-- START OF Supplied data --
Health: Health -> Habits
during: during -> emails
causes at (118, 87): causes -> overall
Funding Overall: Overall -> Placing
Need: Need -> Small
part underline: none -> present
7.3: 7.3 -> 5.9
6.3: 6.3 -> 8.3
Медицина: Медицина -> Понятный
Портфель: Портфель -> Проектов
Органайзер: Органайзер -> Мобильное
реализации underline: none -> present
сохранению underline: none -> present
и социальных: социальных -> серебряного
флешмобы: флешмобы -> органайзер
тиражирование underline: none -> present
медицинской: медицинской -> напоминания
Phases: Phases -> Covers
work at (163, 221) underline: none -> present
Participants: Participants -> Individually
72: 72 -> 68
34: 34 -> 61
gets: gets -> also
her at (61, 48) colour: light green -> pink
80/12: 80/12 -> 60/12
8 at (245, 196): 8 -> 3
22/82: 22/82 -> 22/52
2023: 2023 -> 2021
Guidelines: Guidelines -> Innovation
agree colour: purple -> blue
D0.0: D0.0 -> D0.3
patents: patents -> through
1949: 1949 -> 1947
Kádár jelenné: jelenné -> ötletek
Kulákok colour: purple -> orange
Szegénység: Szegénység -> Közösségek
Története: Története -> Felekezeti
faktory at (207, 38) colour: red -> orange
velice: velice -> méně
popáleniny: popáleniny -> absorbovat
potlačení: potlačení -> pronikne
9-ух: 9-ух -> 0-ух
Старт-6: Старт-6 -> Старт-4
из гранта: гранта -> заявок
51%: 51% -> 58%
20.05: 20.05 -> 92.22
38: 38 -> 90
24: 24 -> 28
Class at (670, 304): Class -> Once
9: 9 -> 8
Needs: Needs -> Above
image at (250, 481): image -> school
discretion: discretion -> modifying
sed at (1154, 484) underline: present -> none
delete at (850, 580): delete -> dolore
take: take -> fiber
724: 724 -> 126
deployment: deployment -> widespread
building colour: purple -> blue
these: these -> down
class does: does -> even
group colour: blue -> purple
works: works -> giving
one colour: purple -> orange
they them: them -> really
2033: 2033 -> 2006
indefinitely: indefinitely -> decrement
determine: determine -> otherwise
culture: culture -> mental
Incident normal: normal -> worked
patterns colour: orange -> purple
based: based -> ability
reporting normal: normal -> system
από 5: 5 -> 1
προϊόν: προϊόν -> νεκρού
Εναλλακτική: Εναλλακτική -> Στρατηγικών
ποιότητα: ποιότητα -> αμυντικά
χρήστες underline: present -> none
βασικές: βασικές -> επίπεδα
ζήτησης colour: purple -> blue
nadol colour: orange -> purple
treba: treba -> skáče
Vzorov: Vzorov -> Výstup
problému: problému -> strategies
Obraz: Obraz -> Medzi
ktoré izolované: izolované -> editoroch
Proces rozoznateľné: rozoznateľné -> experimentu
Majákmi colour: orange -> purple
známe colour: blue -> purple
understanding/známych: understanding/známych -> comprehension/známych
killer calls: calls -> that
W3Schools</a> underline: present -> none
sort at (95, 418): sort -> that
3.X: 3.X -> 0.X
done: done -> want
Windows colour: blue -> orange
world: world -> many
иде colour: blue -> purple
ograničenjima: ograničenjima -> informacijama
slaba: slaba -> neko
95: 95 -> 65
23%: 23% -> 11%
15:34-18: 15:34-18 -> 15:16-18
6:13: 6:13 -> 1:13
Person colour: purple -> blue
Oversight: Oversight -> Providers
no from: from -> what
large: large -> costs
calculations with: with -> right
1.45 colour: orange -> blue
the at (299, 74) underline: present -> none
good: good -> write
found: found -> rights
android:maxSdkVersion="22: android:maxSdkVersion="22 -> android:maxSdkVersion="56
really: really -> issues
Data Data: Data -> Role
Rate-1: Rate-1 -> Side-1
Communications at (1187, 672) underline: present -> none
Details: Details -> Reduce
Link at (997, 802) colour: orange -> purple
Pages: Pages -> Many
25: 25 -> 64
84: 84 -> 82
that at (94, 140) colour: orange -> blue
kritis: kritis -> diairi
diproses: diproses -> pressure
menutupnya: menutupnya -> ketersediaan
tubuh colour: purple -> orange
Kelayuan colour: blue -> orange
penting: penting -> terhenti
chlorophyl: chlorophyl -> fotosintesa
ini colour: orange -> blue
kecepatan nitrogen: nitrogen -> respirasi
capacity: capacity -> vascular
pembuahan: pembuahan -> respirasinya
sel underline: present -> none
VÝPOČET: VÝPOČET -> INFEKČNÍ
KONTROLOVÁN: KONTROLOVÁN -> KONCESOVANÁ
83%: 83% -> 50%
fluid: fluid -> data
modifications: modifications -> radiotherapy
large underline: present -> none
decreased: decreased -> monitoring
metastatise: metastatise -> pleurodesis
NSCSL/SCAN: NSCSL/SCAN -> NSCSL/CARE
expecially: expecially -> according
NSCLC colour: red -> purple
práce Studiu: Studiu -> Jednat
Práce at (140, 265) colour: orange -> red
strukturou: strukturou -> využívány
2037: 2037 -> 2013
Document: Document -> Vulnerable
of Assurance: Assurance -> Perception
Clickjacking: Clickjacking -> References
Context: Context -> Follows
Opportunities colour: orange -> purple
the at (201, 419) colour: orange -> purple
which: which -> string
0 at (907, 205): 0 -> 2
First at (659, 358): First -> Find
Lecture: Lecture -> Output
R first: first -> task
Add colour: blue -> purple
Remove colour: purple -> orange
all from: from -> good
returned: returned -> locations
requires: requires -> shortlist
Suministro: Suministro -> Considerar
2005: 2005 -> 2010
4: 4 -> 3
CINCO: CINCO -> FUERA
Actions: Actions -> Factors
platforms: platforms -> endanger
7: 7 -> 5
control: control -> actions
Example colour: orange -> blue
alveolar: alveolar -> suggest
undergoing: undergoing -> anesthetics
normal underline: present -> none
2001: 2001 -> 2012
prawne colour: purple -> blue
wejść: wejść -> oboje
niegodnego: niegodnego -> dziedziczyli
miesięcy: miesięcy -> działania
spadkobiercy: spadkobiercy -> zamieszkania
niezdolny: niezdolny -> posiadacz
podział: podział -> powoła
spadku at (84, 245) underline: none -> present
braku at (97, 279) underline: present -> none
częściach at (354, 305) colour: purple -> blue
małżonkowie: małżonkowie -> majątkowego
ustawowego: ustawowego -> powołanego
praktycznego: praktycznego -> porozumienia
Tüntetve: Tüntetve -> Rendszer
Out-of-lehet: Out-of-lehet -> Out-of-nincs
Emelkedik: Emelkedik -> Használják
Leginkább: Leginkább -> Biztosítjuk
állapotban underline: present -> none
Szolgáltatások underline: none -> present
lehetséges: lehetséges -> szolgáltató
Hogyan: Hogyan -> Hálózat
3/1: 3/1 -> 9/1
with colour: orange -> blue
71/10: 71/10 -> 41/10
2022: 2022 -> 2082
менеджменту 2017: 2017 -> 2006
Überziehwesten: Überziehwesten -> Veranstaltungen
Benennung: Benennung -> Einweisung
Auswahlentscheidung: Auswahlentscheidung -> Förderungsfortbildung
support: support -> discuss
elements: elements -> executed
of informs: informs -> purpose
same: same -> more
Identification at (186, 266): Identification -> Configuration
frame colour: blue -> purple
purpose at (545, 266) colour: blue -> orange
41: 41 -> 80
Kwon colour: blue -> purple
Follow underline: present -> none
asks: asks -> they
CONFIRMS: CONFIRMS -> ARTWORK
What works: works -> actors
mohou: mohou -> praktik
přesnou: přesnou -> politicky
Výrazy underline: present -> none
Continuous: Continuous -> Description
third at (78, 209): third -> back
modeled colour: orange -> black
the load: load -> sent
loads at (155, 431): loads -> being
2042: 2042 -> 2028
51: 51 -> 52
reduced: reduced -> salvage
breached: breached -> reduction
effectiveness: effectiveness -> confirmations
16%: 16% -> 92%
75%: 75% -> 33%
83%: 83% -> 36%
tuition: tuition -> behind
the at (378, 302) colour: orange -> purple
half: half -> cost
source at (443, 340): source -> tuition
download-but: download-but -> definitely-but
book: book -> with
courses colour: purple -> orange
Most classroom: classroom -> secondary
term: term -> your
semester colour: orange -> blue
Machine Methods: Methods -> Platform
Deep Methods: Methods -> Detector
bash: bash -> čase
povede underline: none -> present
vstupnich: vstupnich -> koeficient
-- END OF Supplied data --
- [Instructions for the task]: Rewrite the lines from the first one up to and including the line with "Története: Története -> Felekezeti", changing every "underline" to "underscore" and keeping the rest the same.

- [The response]:
Health: Health -> Habits
during: during -> emails
causes at (118, 87): causes -> overall
Funding Overall: Overall -> Placing
Need: Need -> Small
part underscore: none -> present
7.3: 7.3 -> 5.9
6.3: 6.3 -> 8.3
Медицина: Медицина -> Понятный
Портфель: Портфель -> Проектов
Органайзер: Органайзер -> Мобильное
реализации underscore: none -> present
сохранению underscore: none -> present
и социальных: социальных -> серебряного
флешмобы: флешмобы -> органайзер
тиражирование underscore: none -> present
медицинской: медицинской -> напоминания
Phases: Phases -> Covers
work at (163, 221) underscore: none -> present
Participants: Participants -> Individually
72: 72 -> 68
34: 34 -> 61
gets: gets -> also
her at (61, 48) colour: light green -> pink
80/12: 80/12 -> 60/12
8 at (245, 196): 8 -> 3
22/82: 22/82 -> 22/52
2023: 2023 -> 2021
Guidelines: Guidelines -> Innovation
agree colour: purple -> blue
D0.0: D0.0 -> D0.3
patents: patents -> through
1949: 1949 -> 1947
Kádár jelenné: jelenné -> ötletek
Kulákok colour: purple -> orange
Szegénység: Szegénység -> Közösségek
Története: Története -> Felekezeti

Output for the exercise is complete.